Le rythme ample et sinueux d'une composition toujours claire et harmonieuse répartit et relie ces multiples aspects, coordonnés par une délicate unité chromatique. La perspective aérienne est schématisée par la succession de trois plans colorés ; ainsi, dans le Saint Jérôme de Londres, le regard est attiré par la robe bleue du saint, qui se détache au milieu des rochers brun chaud, puis se pose sur un second plan, où une vallée en tons lumineux se dessine entre les rochers, pour s'arrêter enfin sur de hautes montagnes et des perspectives lointaines bleutées. L'artiste nuance cependant ce schéma de valeurs d'une grande finesse, avec toute une gamme de gris dans les rochers et le rose délicat des toitures.

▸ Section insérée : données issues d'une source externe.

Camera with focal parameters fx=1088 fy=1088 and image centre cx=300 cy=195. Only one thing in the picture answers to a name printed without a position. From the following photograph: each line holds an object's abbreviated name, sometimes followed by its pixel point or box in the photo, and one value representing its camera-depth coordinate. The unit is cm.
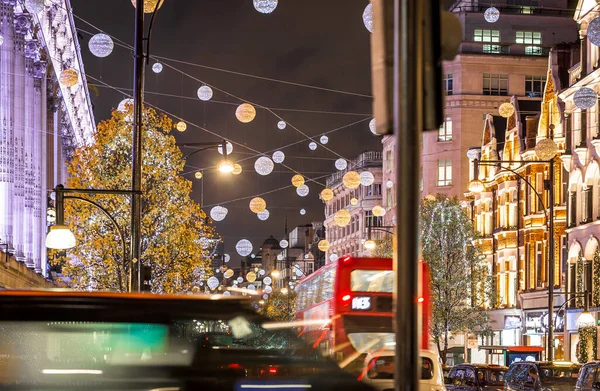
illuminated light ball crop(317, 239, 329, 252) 6656
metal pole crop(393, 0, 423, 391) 511
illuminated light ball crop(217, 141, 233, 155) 2971
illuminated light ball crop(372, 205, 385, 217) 7337
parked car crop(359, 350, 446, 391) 1963
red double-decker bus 2645
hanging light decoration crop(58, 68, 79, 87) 3152
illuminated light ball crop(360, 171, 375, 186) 5632
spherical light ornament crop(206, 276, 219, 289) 7171
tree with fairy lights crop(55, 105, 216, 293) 4234
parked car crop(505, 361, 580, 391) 2377
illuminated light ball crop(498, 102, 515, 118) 5734
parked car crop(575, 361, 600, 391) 2116
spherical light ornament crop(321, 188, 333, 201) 5504
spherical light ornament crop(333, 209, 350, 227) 5056
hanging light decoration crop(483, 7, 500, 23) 3808
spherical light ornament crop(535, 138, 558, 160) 4065
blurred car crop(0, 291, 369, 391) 671
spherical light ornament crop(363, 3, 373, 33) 2419
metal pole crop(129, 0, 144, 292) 2316
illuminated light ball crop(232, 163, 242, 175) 3934
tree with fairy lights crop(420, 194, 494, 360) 6100
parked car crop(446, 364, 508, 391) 2955
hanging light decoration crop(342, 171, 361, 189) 4379
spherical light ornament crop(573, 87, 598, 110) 3541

Les étagements fuient vers un horizon relevé, placé très haut dans le ciel, tradition déjà ancienne que reprendront Bruegel et Seghers. Le monde de Patinir se limite à un petit nombre de thèmes groupés autour de quelques " sujets prétextes ", toujours religieux : la Fuite en Égypte (Prado ; Vienne, K. M. ; musée d'Anvers ; musées de Berlin), le Baptême du Christ (Vienne, K. M. ; Metropolitan Museum), Saint Jérôme (Vienne, K. M. ; Prado ; Londres, N. G. ; Louvre ; Metropolitan Museum ; musée de Karlsruhe), Saint Christophe (Escorial), la Tentation de saint Antoine (Prado), l'Incendie de Sodome (Rotterdam, B. V. B. ; Oxford, Ashmolean Museum) et deux sujets plus rares : la Vision de saint Hubert (coll. part.) et le Passage du Styx (Prado).

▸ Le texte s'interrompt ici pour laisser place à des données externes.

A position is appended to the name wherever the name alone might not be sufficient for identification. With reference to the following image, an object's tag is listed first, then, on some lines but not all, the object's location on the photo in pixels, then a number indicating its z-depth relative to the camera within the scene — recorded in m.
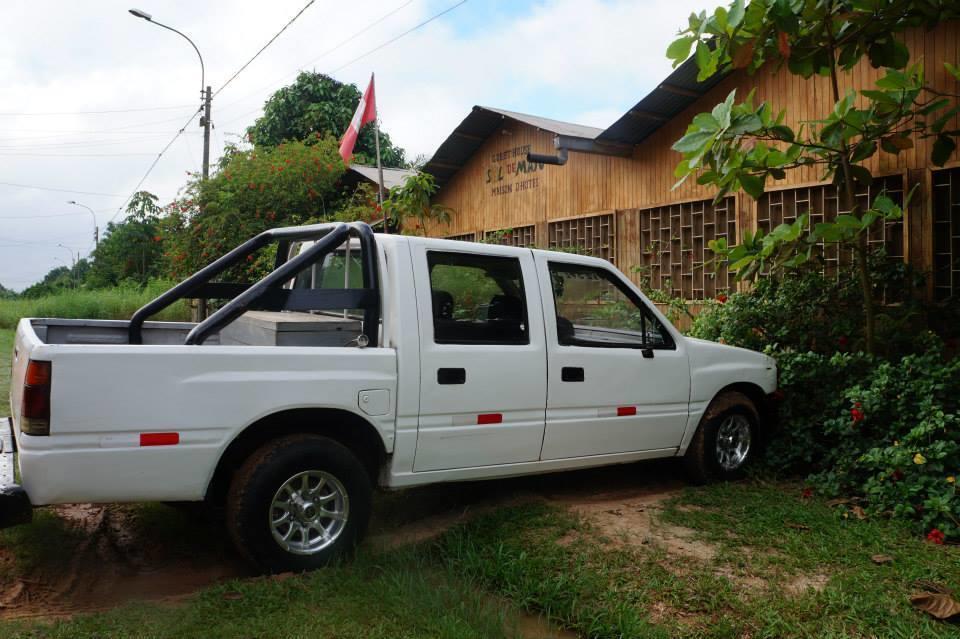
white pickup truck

Parmi ses œuvres, généralement sereines, ce dernier tableau, aussi appelé le Paradis et l'Enfer, occupe une place à part. Reprenant l'iconographie médiévale des élus et des damnés, Patinir crée un tableau étonnamment profane, où — entre le domaine céleste, dans la tradition eyckienne, et les rougeoiements infernaux, proches de Hieronymus Bosch — un fleuve immense d'un bleu profond, peut-être emprunté à quelque œuvre perdue de Van Eyck, semble s'étendre à perte de vue vers des horizons nouveaux. On n'en est que plus surpris de l'expressionnisme violent qui se dégage de l'Incendie de Sodome, tout en rouge et brun, avec ses rochers fantasmagoriques étrangers à la perspective appliquée à l'ensemble du paysage.
Patinir ignore la leçon italienne ; ses procédés, ses couleurs pures à l'éclat de pierres précieuses, sa matière transparente font de lui l'héritier des Primitifs et le rattachent au XVe s. Il impose cependant une vision nouvelle inconnue du Moyen Âge et, proche de Dürer ou d'Altdorfer, il annonce Bruegel. Ses élèves, comme Cornelis Metsys, et ses nombreux imitateurs maintinrent sa conception durant tout le XVIe s. ; celle-ci fut reprise par Herri Met de Bles, Lucas Cassel, Joos de Momper, Jan Bruegel de Velours, Gillis Van Coninxloo. Les frères Bril et Elsheimer introduisirent à Rome cette vision flamande que Poussin et Lorrain trouveront enrichie et transformée par les découvertes italiennes.